Morocco’s efforts to strengthen Islamic finance may be relatively recent, but elsewhere in the Muslim world Takaful companies have been in operation for decades.

The first Takaful company, the Islamic Insurance Company of Sudan, was established in 1979. 

In 1985, the Grand Council of Islamic Scholars in Saudia Arabia passed a resolution stating that conventional insurance is not acceptable from a Sharia point of view.

The industry continued to expand as Takaful companies sprung up around the Arabian peninsula. By the mid 1990s, seven companies were in operation in several Muslim countries including Jordan, Saudi Arabia, and Bahrain.

By 2016 over 300 Takaful companies operated worldwide in an industry valued at over 33 billion dollars, according to a 2016 World Takaful Report.

However, the initial foundation for Sharia-compliant companies stretches back much earlier. 

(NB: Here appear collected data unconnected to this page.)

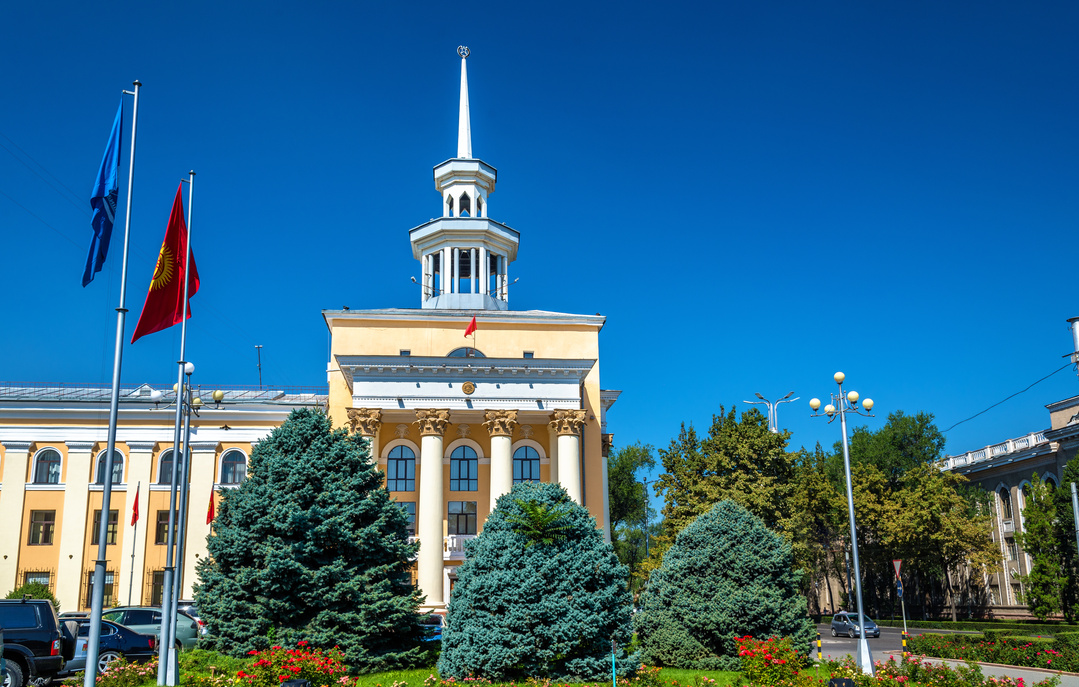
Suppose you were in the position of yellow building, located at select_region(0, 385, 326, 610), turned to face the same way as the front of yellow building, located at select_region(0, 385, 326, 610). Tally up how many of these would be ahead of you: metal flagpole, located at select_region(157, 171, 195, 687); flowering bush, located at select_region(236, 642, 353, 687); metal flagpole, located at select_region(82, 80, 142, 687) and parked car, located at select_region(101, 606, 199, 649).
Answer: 4

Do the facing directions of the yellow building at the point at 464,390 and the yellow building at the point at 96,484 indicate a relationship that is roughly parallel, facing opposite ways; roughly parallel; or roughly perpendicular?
roughly parallel

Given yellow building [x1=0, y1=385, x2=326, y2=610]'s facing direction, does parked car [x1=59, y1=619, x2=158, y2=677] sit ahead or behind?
ahead

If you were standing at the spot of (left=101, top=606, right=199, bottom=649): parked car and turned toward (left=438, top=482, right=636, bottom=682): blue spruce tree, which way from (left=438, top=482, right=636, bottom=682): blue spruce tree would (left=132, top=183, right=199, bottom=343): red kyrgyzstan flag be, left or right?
right

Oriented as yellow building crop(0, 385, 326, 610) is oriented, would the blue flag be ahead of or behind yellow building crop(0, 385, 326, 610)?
ahead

Islamic scholars first forbade conventional insurance over a century ago, citing passages in the Quran that outlawed practices such as gambling and usury.

Sharia insurance differs from conventional insurance primarily in that it operates on the basis of solidarity and mutual assistance. Muslim countries wanting to stay in accordance with Islamic law have chosen to enact legislation regulating the operation of Takaful companies.

While conventional insurance companies rely on each individual member paying a premium for coverage, members of Takaful companies all contribute financially to a fund to provide mutual assistance to anyone in need.

The practice of high premiums, interpreted as usury by most Islamic scholars, is also forbidden. As are uncertainty and gambling, which some scholars also allege are characteristics of conventional insurance coverage.

This unilateral contract allows members to retain a right to collect the surplus on funds they have contributed, should no insurance claims be made.

However, Amaghdi told Reuters in order for Sharia-compliant insurers to thrive, they still need access to capital markets.

Despite the growing number of Takaful companies, some Islamic scholars have questioned the legitimacy of the industry. 

“We can make insurance a not-for-profit activity,” said Islamic economist Mohammad Najatuallah Siddiqui. “But it does not change the essential nature of what is being done.”